With Marv’s permission, Wallin sent his soundman to New York to have the footage restored. Recognizing the impossibility of insuring such historical material, Wallin bought an extra seat on the plane for the large suitcase holding all the reels. Upon viewing the restored footage, Wallin realized there was a much bigger story than the engine rebuild, so he approached Price about expanding the project. Showing great trust in Wallin, and a deep commitment to the historical value of the documentary, Price, who according to Wallin turns into a kid when he’s at the racetrack, agreed.

Wallin was joined in the expanded film project by John Greene, a producer Wallin had worked with before, who was then leaving Salt Lake’s Channel 2. The pair realized that in all that footage of car racing, one year was missing – the first year. Appeals went out on the web, which produced a video from a previously unknown person, completing the story.

In due time Greene assembled a three and a half hour timeline and rough cut (no easy task), which was then given to Michael Chandler, an editor in Southern Utah, who juggled the pieces around to create a smoothly flowing story. They drew from Ab Jenkin’s 1937 article in the Saturday Evening Post, and a book he wrote (The Salt of the Earth) to create the narrative. Actor Patrick Dempsey, who also races cars, took on the role of Jenkin’s “voice” after seeing an early cut of the film and identifying with the hallucinatory sensations encountered in racing, as skillfully rendered by Greene and Wallin. The sub-title of the film, “Racing on a Ribbon of Salt,” was Ab’s description of the motionless and hallucinatory sensation felt when on the Bonneville Salt Flats.



That the film was finished too late for the Sundance Film Festival in January seemed unfortunate, but since Wallin and Greene knew that many film festivals run in the spring and summer, they went to Sarasota and about 30 other festivals, winning some of them. The film was shown at the fairly new DOCUTAH, an international documentary film festival in St. George. Ab’s grandson and extended family saw it there. While many family members were skeptical, wondering what purpose was served in making the documentary, Wallin says he felt re-affirmed by the general reactions after the screening. Because of this film, family members were able to follow the lives of Ab and Marv from the 1920’s on, and finally accept the previously resented expenditure of family finances to keep the Mormon Meteor alive. Their succinct opinion was, “You did right by Ab, by the history, by us.” The film’s timing was particularly poignant since Marv died during the last phases of filming the documentary.
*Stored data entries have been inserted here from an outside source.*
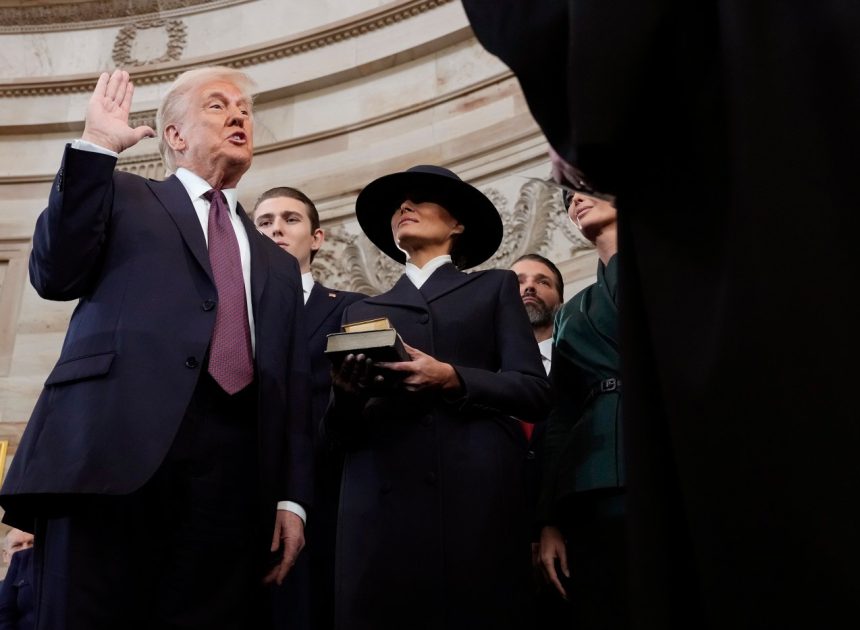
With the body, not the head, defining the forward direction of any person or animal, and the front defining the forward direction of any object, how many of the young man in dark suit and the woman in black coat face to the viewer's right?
0

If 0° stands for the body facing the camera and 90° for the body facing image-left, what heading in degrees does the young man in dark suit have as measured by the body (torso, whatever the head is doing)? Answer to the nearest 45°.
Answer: approximately 45°

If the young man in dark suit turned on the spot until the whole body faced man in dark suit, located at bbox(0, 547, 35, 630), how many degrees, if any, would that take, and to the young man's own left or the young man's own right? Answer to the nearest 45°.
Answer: approximately 90° to the young man's own right

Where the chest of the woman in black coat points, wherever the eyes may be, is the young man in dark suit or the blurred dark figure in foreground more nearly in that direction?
the blurred dark figure in foreground

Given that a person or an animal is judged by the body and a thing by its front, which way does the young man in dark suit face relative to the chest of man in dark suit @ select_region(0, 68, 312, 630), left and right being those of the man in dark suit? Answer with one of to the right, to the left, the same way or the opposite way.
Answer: to the right

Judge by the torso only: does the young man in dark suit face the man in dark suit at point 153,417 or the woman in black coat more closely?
the man in dark suit

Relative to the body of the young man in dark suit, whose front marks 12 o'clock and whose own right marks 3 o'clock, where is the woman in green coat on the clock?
The woman in green coat is roughly at 9 o'clock from the young man in dark suit.

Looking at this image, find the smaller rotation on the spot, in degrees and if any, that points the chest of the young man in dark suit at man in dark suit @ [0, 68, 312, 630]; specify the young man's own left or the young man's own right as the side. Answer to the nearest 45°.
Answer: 0° — they already face them

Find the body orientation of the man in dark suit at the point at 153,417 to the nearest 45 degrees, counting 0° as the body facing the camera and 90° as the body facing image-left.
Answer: approximately 315°

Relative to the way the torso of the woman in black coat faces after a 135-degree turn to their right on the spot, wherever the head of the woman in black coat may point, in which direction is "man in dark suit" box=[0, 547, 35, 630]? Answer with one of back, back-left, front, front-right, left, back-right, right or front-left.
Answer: front-left

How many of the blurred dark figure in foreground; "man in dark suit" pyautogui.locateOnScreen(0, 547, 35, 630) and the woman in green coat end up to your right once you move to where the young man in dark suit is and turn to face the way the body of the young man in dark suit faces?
1

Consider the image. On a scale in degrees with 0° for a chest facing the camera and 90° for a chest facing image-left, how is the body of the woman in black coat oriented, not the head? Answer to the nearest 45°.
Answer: approximately 45°

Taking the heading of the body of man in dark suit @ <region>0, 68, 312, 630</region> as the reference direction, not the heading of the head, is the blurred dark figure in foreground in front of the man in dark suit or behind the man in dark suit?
in front
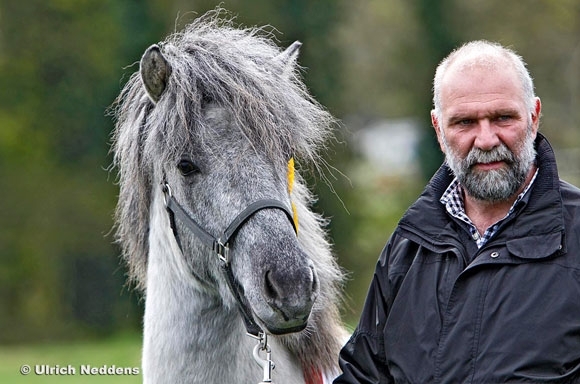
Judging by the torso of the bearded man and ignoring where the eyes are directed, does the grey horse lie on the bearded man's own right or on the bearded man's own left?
on the bearded man's own right

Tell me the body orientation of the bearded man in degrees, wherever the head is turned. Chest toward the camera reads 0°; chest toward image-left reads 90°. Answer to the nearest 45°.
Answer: approximately 0°

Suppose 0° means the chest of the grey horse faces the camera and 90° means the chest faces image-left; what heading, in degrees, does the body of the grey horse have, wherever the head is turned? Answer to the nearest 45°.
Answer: approximately 315°

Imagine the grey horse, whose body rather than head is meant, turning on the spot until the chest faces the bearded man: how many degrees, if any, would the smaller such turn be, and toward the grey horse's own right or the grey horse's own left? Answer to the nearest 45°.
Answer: approximately 45° to the grey horse's own left
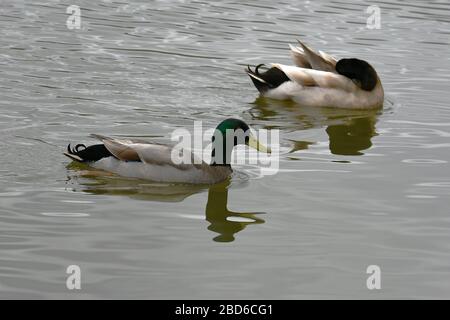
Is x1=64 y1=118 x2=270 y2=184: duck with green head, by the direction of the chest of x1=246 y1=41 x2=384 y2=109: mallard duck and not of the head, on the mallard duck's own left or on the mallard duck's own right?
on the mallard duck's own right

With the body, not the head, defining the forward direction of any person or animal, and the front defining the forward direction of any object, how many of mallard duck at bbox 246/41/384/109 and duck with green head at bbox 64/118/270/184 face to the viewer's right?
2

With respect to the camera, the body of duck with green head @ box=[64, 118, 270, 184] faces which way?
to the viewer's right

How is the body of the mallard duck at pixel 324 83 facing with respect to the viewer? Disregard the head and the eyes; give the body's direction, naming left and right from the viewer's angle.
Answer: facing to the right of the viewer
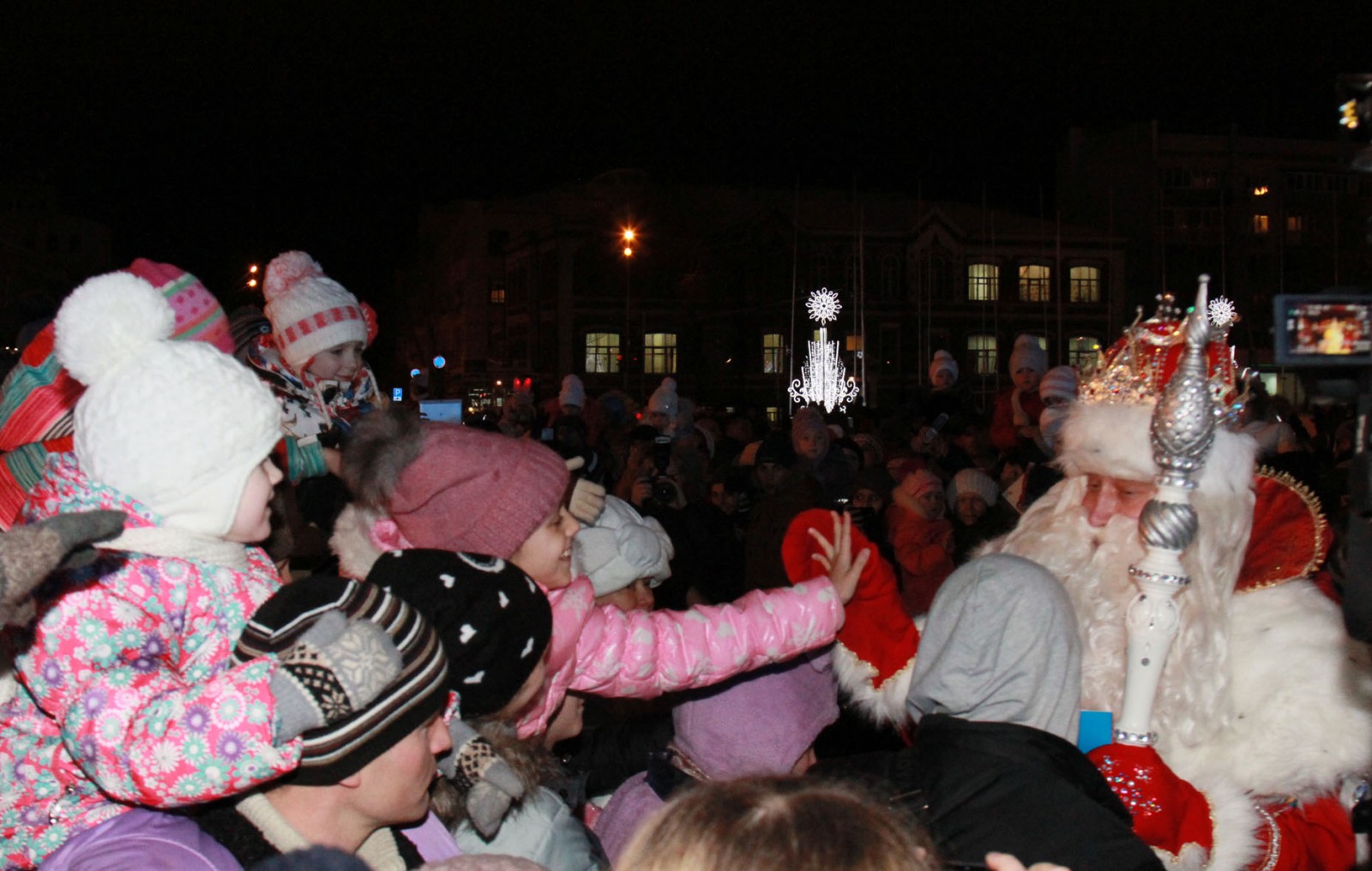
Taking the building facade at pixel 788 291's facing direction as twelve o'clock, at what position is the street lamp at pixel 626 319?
The street lamp is roughly at 2 o'clock from the building facade.

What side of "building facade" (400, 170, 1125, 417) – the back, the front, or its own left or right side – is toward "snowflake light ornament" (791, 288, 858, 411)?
front

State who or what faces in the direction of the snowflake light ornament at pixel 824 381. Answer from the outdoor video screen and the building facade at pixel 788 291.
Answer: the building facade

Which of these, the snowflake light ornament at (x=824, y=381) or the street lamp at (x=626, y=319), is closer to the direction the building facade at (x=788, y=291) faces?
the snowflake light ornament

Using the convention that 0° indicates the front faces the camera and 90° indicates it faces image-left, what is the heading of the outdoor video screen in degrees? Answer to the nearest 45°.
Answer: approximately 0°

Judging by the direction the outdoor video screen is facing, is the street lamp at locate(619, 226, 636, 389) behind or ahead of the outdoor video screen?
behind

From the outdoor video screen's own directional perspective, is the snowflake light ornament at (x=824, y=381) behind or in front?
behind

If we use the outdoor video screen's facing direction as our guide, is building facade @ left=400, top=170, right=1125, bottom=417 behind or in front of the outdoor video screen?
behind

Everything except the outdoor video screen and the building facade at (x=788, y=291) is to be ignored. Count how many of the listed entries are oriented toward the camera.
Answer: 2
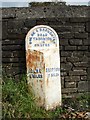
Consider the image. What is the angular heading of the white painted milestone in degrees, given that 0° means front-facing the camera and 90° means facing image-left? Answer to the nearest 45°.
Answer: approximately 0°
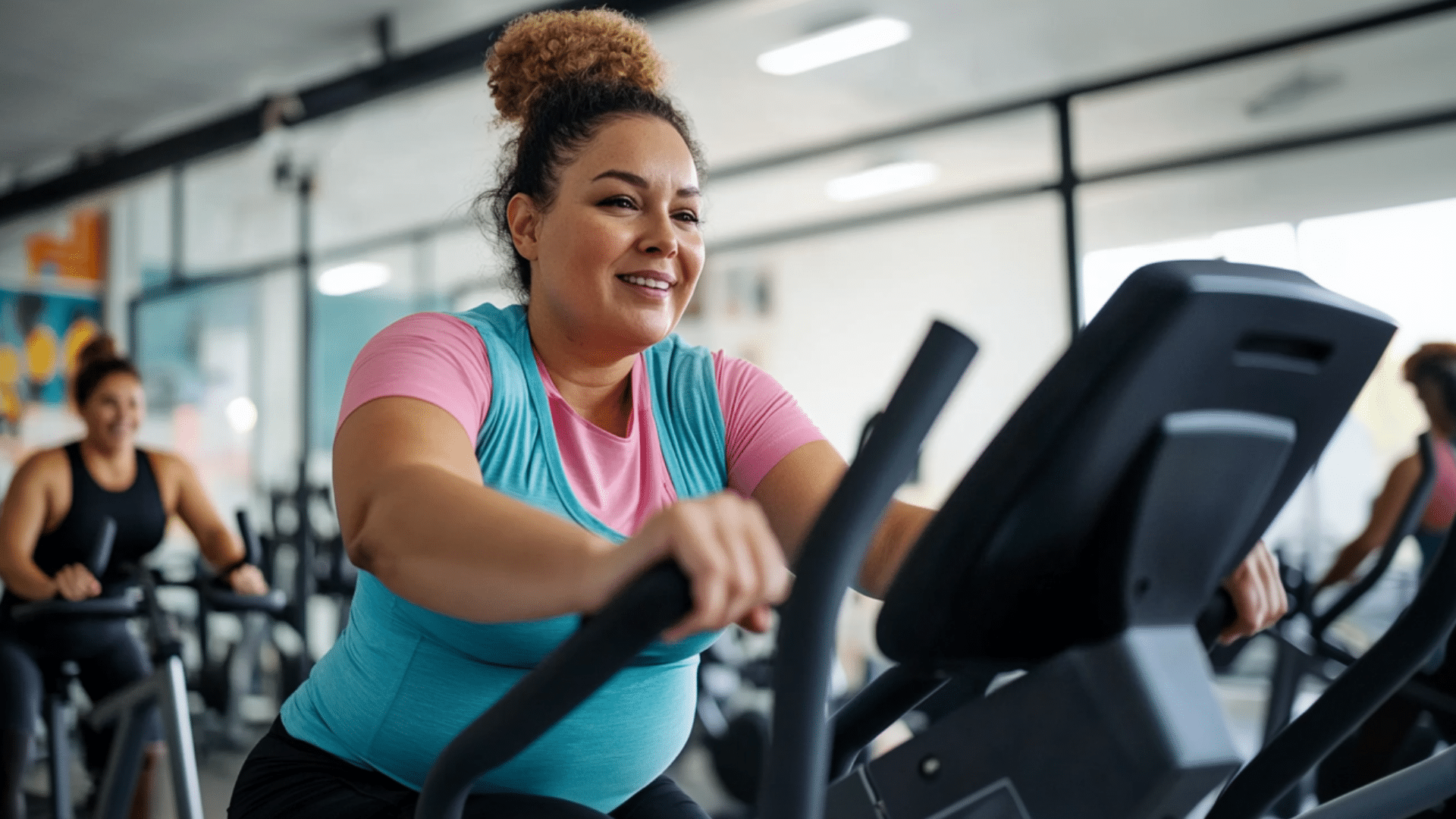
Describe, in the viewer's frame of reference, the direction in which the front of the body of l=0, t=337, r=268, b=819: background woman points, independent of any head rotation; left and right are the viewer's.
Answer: facing the viewer and to the right of the viewer

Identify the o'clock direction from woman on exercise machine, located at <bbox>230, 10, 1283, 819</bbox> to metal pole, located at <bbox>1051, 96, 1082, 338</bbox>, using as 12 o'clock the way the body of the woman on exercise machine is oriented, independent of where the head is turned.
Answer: The metal pole is roughly at 8 o'clock from the woman on exercise machine.

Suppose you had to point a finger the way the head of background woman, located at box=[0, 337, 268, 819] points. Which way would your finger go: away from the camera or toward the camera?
toward the camera

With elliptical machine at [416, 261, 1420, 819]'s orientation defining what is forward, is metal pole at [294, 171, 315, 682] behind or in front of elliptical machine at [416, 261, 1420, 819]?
behind

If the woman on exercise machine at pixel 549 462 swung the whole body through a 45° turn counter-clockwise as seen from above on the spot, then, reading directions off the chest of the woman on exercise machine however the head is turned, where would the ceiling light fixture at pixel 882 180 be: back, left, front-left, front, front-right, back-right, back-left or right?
left

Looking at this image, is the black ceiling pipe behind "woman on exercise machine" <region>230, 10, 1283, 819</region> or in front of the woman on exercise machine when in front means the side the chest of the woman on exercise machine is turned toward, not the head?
behind

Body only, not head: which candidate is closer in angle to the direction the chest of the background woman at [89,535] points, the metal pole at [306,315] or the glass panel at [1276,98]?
the glass panel

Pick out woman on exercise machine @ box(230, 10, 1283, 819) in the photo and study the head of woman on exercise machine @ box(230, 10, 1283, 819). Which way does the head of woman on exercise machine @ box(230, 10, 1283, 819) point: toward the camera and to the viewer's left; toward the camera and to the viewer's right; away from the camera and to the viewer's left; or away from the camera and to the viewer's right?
toward the camera and to the viewer's right

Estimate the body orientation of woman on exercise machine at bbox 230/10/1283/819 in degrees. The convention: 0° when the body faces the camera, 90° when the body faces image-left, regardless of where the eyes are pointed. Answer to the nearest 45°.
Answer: approximately 315°

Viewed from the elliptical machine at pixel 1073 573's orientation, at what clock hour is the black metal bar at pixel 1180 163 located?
The black metal bar is roughly at 8 o'clock from the elliptical machine.

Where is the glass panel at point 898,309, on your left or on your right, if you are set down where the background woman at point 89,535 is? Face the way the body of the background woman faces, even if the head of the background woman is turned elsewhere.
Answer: on your left

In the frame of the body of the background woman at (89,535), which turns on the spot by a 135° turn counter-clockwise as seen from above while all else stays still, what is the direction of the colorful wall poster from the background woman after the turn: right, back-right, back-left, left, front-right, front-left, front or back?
front
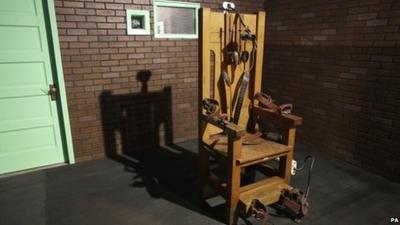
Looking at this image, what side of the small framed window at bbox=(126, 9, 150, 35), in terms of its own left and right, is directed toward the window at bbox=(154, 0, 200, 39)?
left

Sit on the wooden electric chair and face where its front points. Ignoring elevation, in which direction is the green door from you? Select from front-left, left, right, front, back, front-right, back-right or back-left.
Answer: back-right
So . . . John Price collects antique cars and loves racing. He knew Wallin, who met Marvin Jenkins, who had all the memorabilia. Walllin knew John Greene, and recruited him for the expanded project. Patrick Dempsey knew car racing and signed on for some of the narrative. The Jenkins family became quite close to the film-making team, took a trip down memory lane and got a sense of closure. And WE, the general public, get to watch the life of a racing legend unfold and see many magnificent machines at the Museum of Fine Arts.